Some of the tribe members openly talk about it. But whatever.


----------



## Patricio (Feb 2, 2007)

https://www.twincities.com/2018/05/...ake-mille-lacs-angers-conservation-group/amp/

Abandoned net of 67 dead walleye on Lake Mille Lacs angers conservation group
Published February 19th, 2019
Band members can look forward to a productive netting and spearing season on Mille Lacs this spring, after the state and tribes agreed on allocations for state anglers and tribal harvesters

https://millelacsband.com/news/get-ready-for-2019-tribal-harvest-on-mille-lacs

Idiot. Tell me about this state now. We have several tribe members at work who openly discuss this stuff.


----------



## TopRaider15 (Mar 10, 2015)

Not saying netting doesn't happen but thousands of pounds is hyperbole, the net that was found had 67 fish weighing 112 lbs. Yea it sucks, especially because these nets don't discriminate (many musky are caught in them as well) but the reason for the lakes decline is not what you think it is. FWIW I live in Duluth and my favorite walleye lake North of here also gets speared every spring, and guess what its still a great fishery. 
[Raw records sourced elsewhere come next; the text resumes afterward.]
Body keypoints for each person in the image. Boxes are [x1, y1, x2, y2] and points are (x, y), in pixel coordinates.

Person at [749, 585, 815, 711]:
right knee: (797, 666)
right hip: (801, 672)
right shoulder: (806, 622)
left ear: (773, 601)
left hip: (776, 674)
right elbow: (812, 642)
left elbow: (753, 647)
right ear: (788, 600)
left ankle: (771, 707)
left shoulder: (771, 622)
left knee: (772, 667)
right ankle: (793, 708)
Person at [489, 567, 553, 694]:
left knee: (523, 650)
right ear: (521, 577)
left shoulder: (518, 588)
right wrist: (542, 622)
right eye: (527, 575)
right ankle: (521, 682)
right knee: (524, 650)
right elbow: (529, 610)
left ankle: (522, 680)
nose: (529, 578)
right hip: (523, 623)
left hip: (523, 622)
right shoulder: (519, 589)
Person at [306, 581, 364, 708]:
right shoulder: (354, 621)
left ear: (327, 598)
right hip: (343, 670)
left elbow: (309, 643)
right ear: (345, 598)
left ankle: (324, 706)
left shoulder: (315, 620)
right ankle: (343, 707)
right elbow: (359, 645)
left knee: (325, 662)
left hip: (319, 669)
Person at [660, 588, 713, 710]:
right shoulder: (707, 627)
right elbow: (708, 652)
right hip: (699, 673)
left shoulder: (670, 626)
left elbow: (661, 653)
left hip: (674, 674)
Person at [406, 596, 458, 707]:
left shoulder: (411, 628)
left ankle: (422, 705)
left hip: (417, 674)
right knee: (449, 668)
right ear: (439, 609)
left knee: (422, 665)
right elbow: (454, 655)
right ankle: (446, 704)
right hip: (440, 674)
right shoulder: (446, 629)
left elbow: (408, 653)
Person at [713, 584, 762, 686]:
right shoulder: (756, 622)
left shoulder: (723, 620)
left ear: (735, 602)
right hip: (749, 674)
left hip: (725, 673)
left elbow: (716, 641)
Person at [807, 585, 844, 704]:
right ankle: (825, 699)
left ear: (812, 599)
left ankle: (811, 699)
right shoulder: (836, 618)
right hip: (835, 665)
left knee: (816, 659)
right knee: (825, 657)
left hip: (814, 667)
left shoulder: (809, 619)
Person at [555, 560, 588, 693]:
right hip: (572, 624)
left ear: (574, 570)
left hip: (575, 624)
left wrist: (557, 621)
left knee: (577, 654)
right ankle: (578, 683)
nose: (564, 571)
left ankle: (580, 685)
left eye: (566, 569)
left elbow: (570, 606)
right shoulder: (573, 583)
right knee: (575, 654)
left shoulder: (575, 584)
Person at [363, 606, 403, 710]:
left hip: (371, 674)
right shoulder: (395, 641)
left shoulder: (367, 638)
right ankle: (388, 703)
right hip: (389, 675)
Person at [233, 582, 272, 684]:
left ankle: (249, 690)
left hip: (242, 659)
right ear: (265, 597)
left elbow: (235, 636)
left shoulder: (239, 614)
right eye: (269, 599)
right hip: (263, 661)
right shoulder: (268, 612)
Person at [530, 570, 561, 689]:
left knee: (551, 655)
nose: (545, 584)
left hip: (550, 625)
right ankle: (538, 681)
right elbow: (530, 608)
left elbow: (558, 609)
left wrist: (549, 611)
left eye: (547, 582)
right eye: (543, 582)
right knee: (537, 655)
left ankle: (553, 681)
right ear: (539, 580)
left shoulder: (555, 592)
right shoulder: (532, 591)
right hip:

From the article you posted
"Rumors of abandoned nets are frequent, but irrefutable evidence is uncommon.

Scientists studying the lake have agreed that the nets are not to blame for the dropping walleye numbers, but resentment remains."

Looks like you're part of the group that resents Natives for exercising their rights.


----------



## polebender (Oct 29, 2011)

You two need to take your argument to pm’s and get it off the forum!
Thanks!


----------



## Patricio (Feb 2, 2007)

polebender said:


> You two need to take your argument to pm’s and get it off the forum!
> Thanks!


nah im done. the guys am ignorant chump. who apparently thinks screaming racism means something. he doesnt even live here or have any knowledge of whats going on.


----------